▸ **Input material**

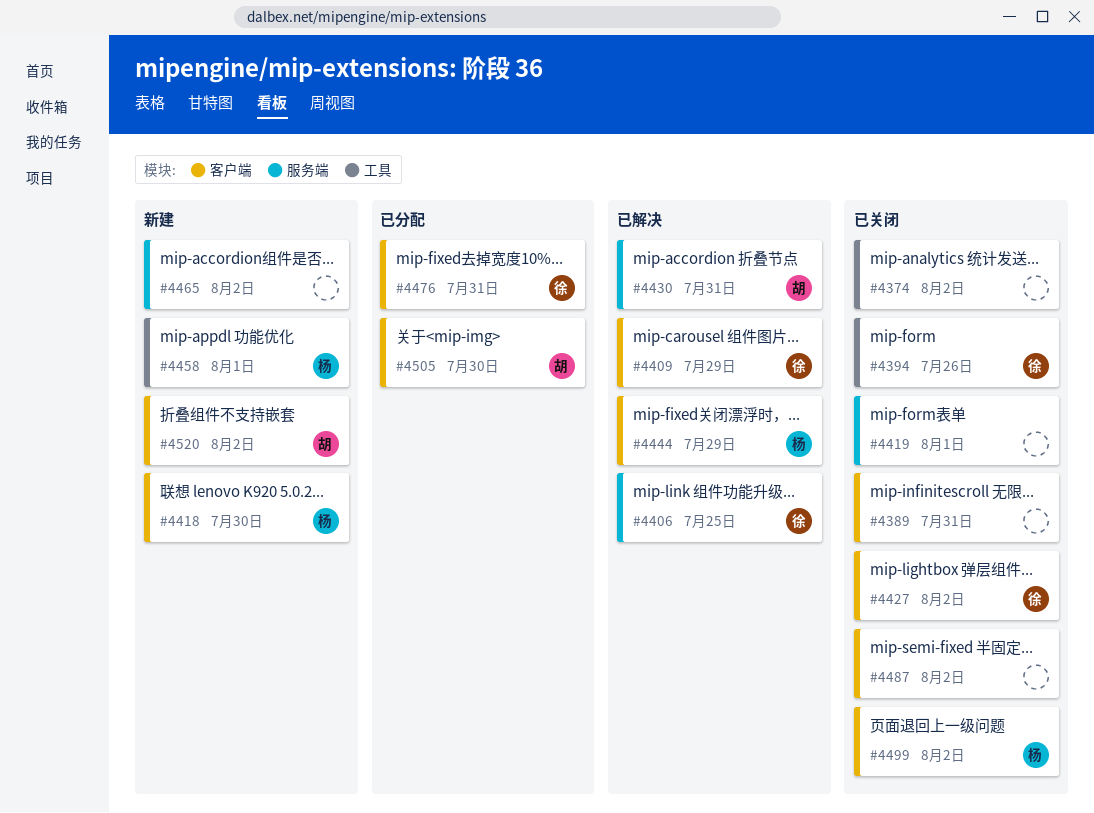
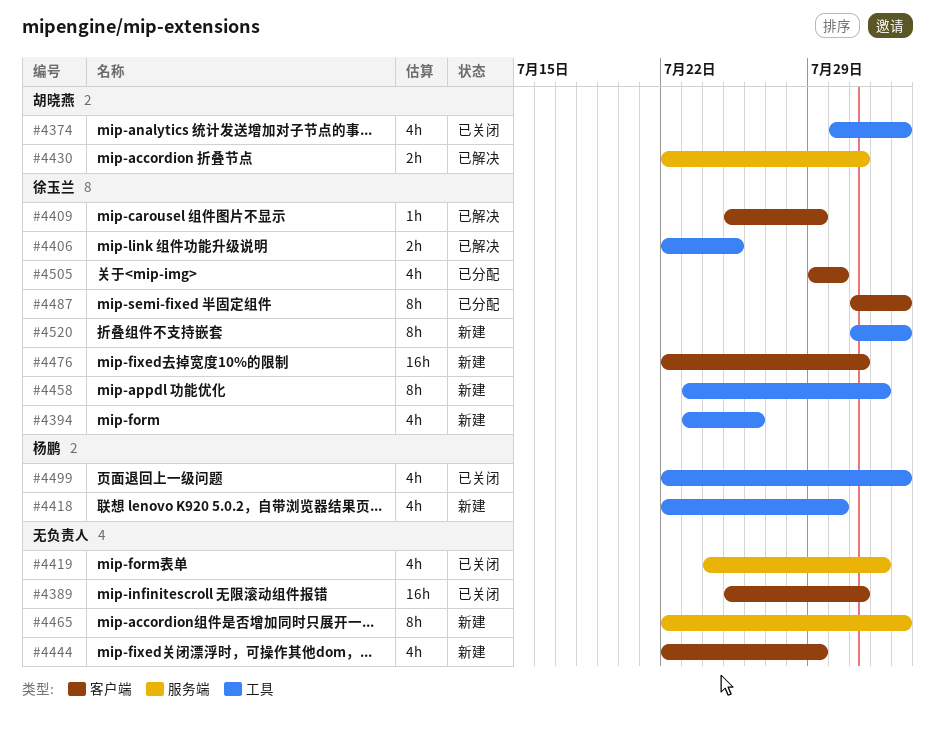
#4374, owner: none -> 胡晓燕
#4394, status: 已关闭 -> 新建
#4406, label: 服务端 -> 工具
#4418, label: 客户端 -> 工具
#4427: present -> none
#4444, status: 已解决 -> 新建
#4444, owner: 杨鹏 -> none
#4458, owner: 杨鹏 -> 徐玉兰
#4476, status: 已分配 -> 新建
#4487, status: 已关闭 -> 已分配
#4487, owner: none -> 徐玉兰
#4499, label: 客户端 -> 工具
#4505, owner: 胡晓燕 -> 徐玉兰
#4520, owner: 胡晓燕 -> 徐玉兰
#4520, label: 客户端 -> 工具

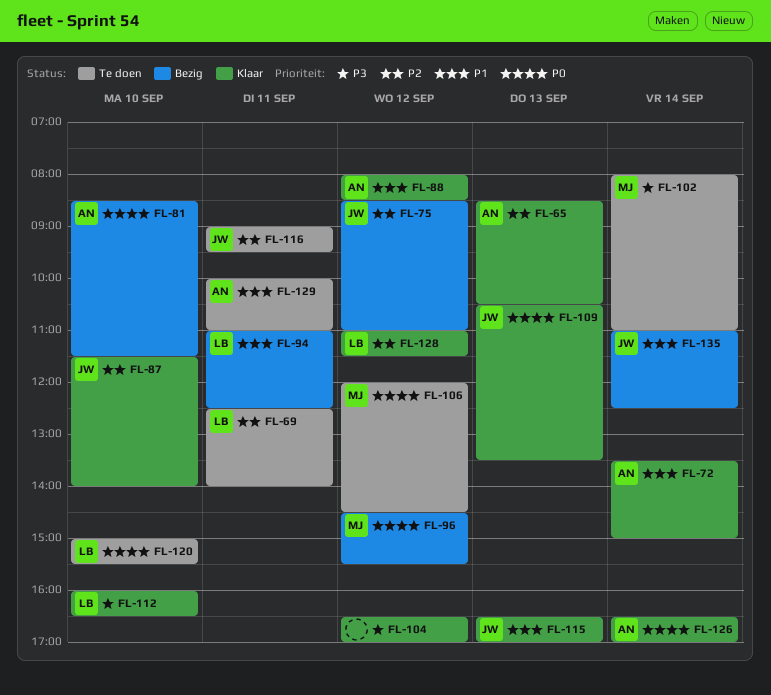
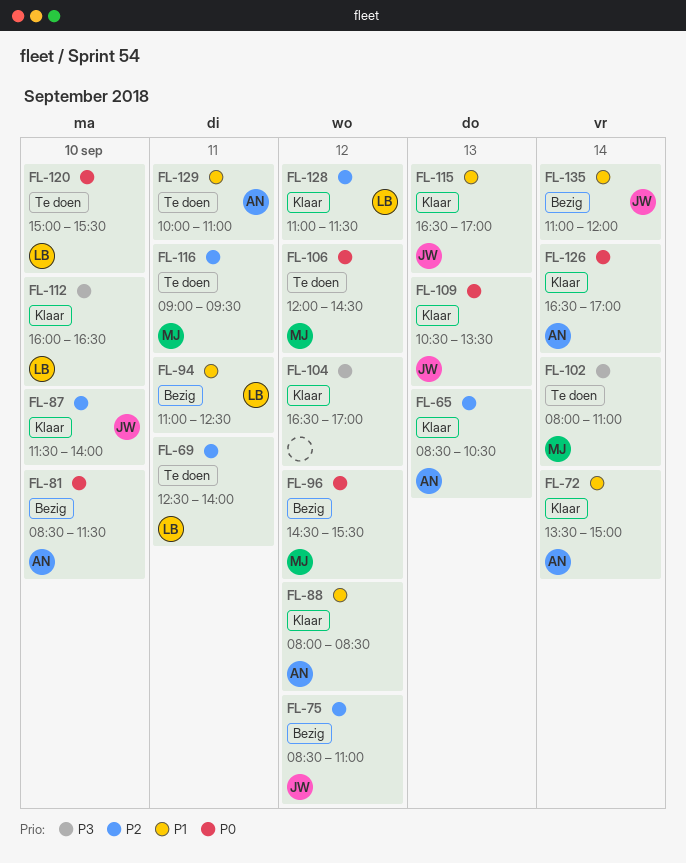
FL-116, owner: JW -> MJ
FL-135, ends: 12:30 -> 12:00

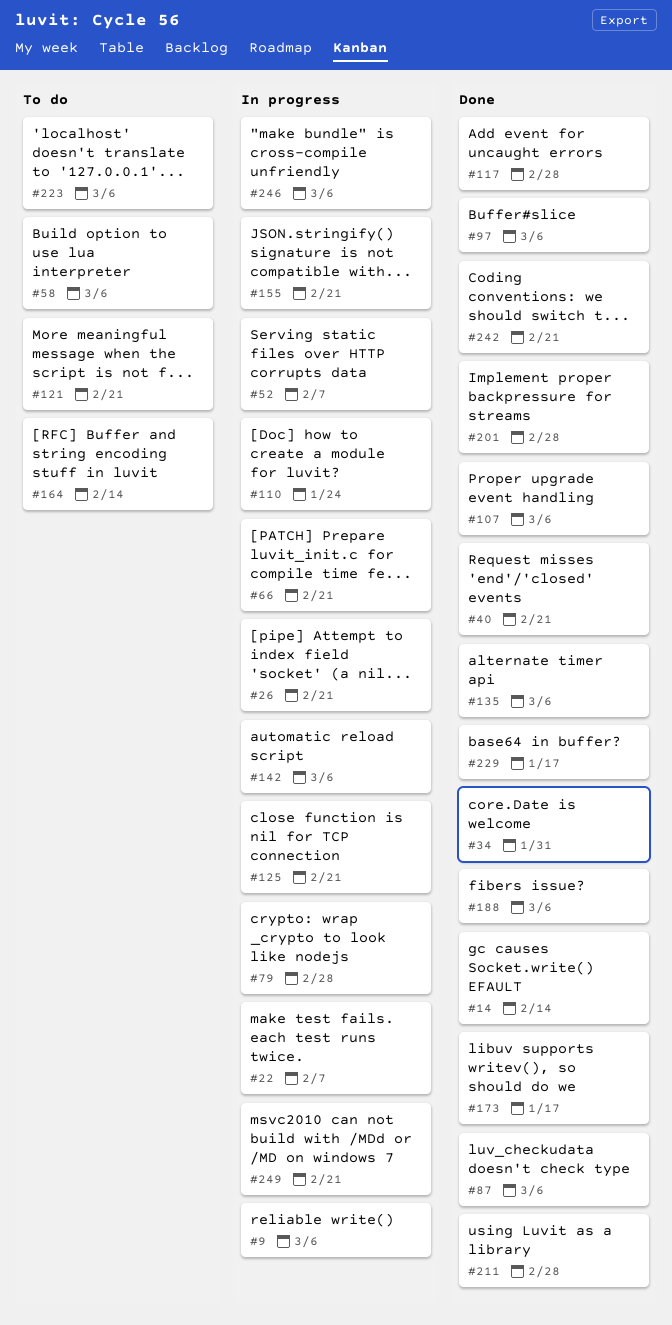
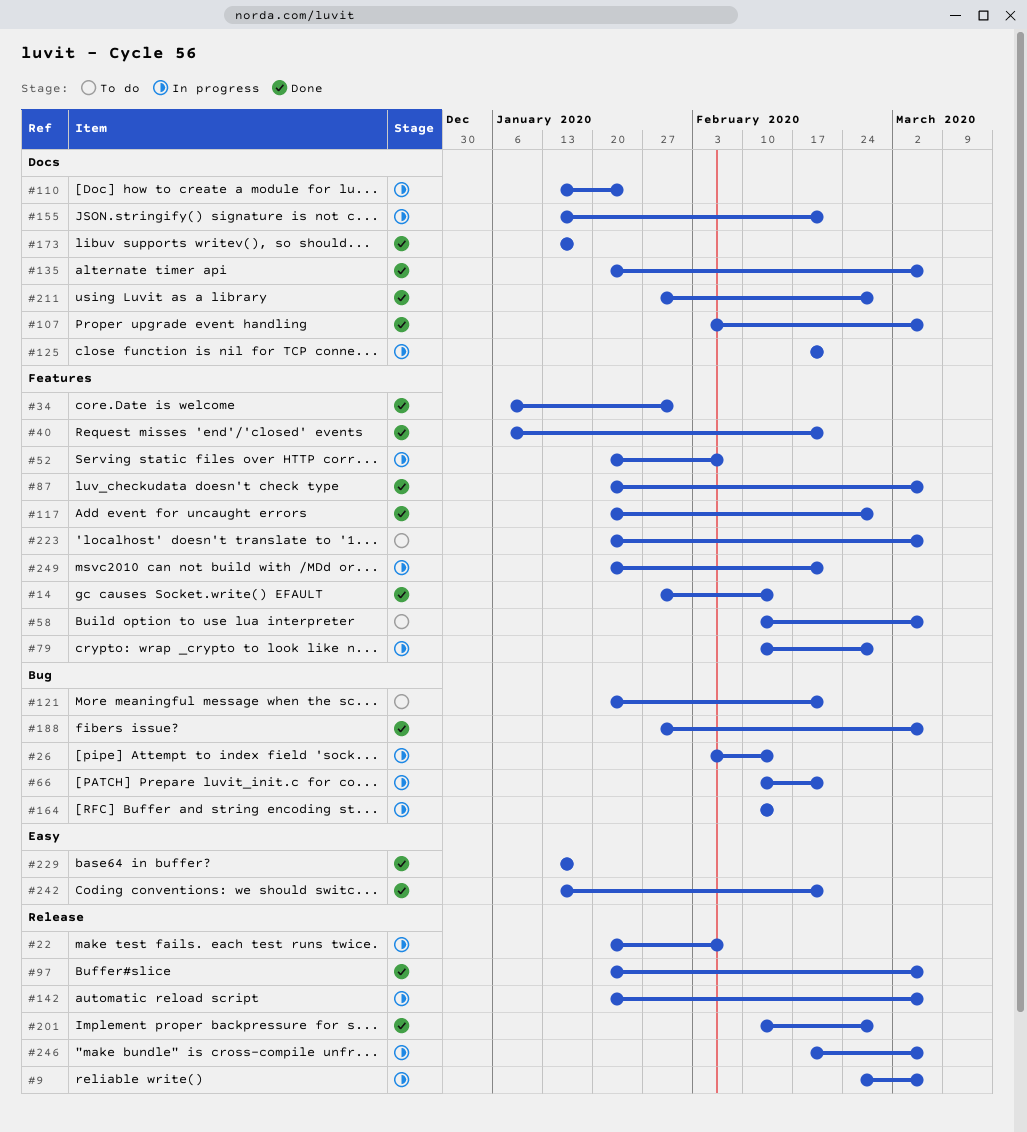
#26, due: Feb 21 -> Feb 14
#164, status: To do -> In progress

▸ **Task item**
The reply should hold every entry above, given again exactly, but not a single picture.

▸ **Solution to this task**
#4374, owner: none -> 胡晓燕
#4394, status: 已关闭 -> 新建
#4406, label: 服务端 -> 工具
#4418, label: 客户端 -> 工具
#4427: present -> none
#4444, status: 已解决 -> 新建
#4444, owner: 杨鹏 -> none
#4458, owner: 杨鹏 -> 徐玉兰
#4476, status: 已分配 -> 新建
#4487, status: 已关闭 -> 已分配
#4487, owner: none -> 徐玉兰
#4499, label: 客户端 -> 工具
#4505, owner: 胡晓燕 -> 徐玉兰
#4520, owner: 胡晓燕 -> 徐玉兰
#4520, label: 客户端 -> 工具

FL-116, owner: JW -> MJ
FL-135, ends: 12:30 -> 12:00

#26, due: Feb 21 -> Feb 14
#164, status: To do -> In progress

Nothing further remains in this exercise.